Maria: Wenn ich gewollt hätte, hätte ich mich schon oft über vegane Ernährung und auch vegane
Kinderernährung streiten können. Ich begegne Kritikern immer mit viel sachlicher Information in
ruhigem Ton, so dass meinem Gegenüber letztendlich einfach die Argumente fehlen. Außerdem
beende ich auch viele Unterhaltungen wenn ich merke, dass ich uninformiert kritisiert werde.

Ich muss mich nicht rechtfertigen und schon gar nicht gegenüber Menschen welche einfach keine Ahnung von Nährstoffen und Ernährung im Allgemeinen haben, sich womöglich dazu noch grottenschlecht und unausgewogen ernähren, aber meinen mir Vorwürfe machen zu müssen…

Wer informiert ist, wird mir sicher keine Vorwürfe machen.
In der Familie haben wir alles von Totschweigen, weil Veganer für eine Sekte gehalten werden und
vegane Kinderernährung für grausam bis schwachsinnig gehalten wird, bis hin zu absoluter Toleranz und
Selbstverständlichkeit mit vollstem Vertrauen.

Mum & still me: Ist es viel komplizierter, ein Baby vegan zu ernähren? Müssen zusätzliche Nährstoffe zugeführt werden?

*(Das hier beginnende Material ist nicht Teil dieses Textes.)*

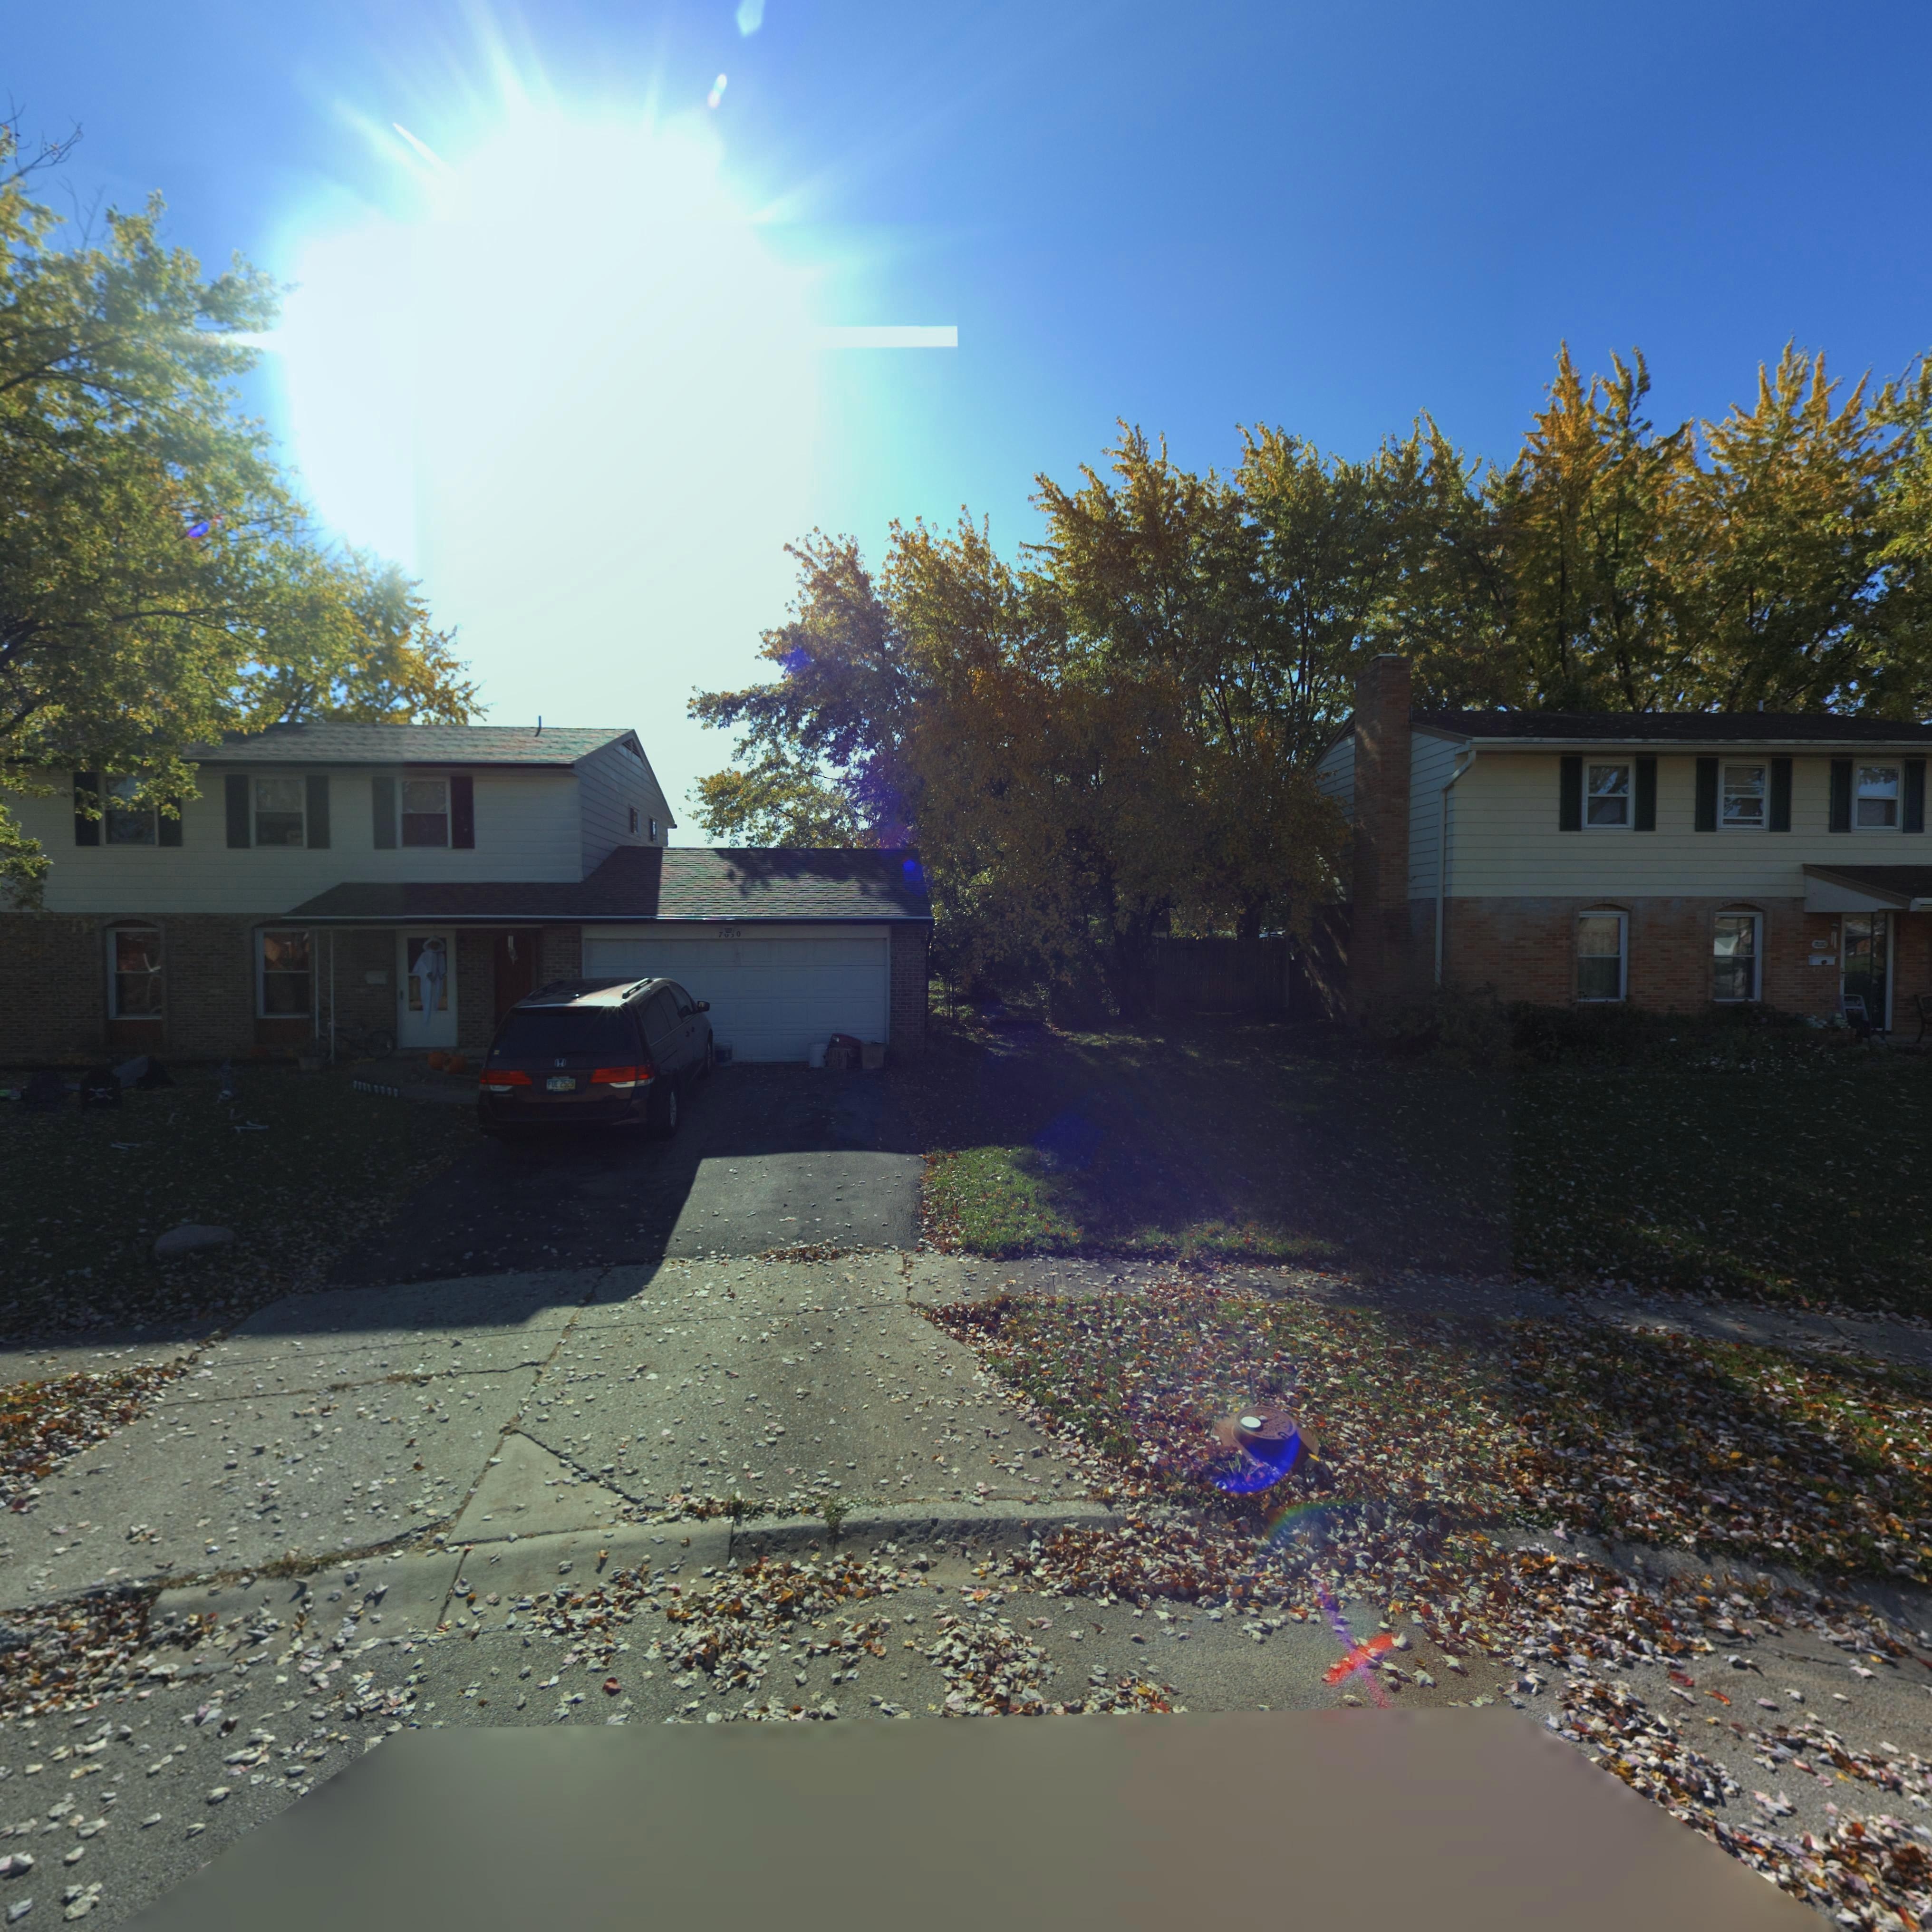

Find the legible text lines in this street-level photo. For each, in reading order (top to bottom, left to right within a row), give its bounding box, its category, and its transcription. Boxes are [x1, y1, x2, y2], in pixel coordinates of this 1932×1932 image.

[717, 931, 741, 938] StreetNumber: 7**0
[1813, 941, 1828, 947] StreetNumber: 7020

Maria: Ein Baby vegan zu ernähren, welches voll gestillt wird, ist sehr einfach, es bekommt Muttermilch,
Punkt. Empfohlen wird eine Supplementierung von Vitamin D (wie für alle anderen Babys in
Deutschland auch) und B12 (wobei nicht vegane Mütter ohne B12 Mangel ihre Babys auch nicht
supplementieren und ich dies deshalb nicht mache und auch nicht für sinnvoll halte.)

Mein Sohn bekommt alles über die Muttermilch, ich selbst habe keinen B12 Mangel, also alles schön.

Wenn Prenahrung gegeben werden muss, ist da eigentlich auch alles drin was das Baby braucht,
also denke ich nicht, dass hier noch zusätzlich etwas zugeführt werden müsste.
Die Beikosteinführung hat ja den Rückhalt der Muttermilch bzw. Prenahrung, somit mache ich mir
solange ich stille keine großen Sorgen. Später muss allerdings in Bezug auf einige kritische
Nährstoffe darauf acht gegeben werden, dass auch sicher die Nahrung angeboten wird welche diese
enthält. Ich würde aber nicht sagen, dass das komplizierter ist denn, wie bereits oben erwähnt, eine
gesunde Ernährung muss immer gut geplant sein.

Mum & still me: Hast du Literaturtipps oder Websites, die für dich zur Information hilfreich waren?

Maria: Ein übersichtlicher und gut verständlicher Ratgeber ist „Vegane Ernährung – Schwangerschaft,
Stillzeit und Beikost“ von Dr. Markus Keller und Edith Gätjen.
Über die Web des VEBU (Vegetarierbund Deutschland) bekommt man auch sehr viel
zuverlässige Information und den Blog www.tofufamily.de finde ich persönlich auch ganz toll.